The catch to all this is how to sync both routers together so you don’t have to do double work every time you need to change something.
I haven’t found anything so far that fits my needs. It has been requests a few times to be added as a native feature of MikroTik.

I had considered VRRP. The problem being that at the colo datacenter (Peak 10), they clear tier mac address tables every 5 hours, instead of anything more reasonable. The problem being that the having the IP addresses come up with entirely different MAC addresses was not being recognized fast enough.

What I ended up having to do is have configure the internet facing ports on both firewalls with the same MAC address. That way I didn’t have to wait for them to clear their ARP tables for the backup to come up. It was not a problem on my side of the network, since I control that network.

I also need a solution to do the changes on both at the same time. At the moment, I resolve this just by admin discipline, which is fine for me, but I would like something a little more robust for my guys.

I haven’t given up on this bit. I saw someone who was sending commands to multiple mikrotiks using SSH calls in bash. I am testing that to see if I could adopt that method to be able to provide something close to that.
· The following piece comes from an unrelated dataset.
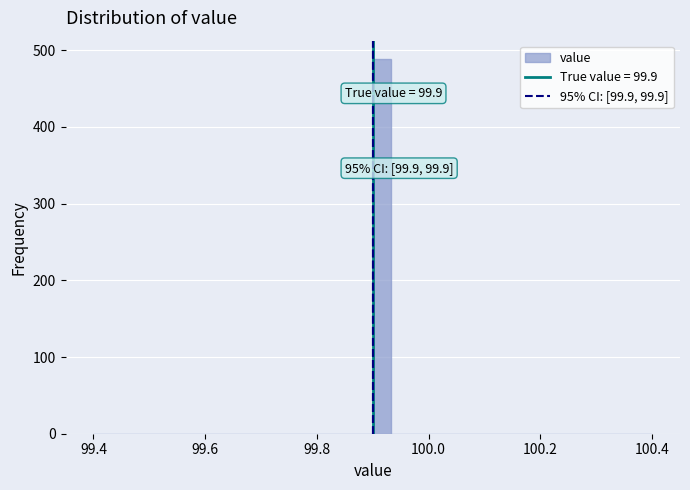

Around what value on the x-axis is the tallest bar? Give the approximate position of its centre, as read against the axis.

99.92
Also, I did get VRRP working in the lab. I liked it, but for various reasons having to do with the way Peak 10 provides connectivity to us, we couldn’t get it to work at Peak 10.

The nice thing about Mikrotik is that you can generally script workarounds to achieve the desired goals. It’s a shame that your provider cannot adequately support a VRRP based solution. I personally use VRRP and have found it to do remarkably well. Its always nice to reboot an edge router and not even drop a VoIP call while it switches between routers.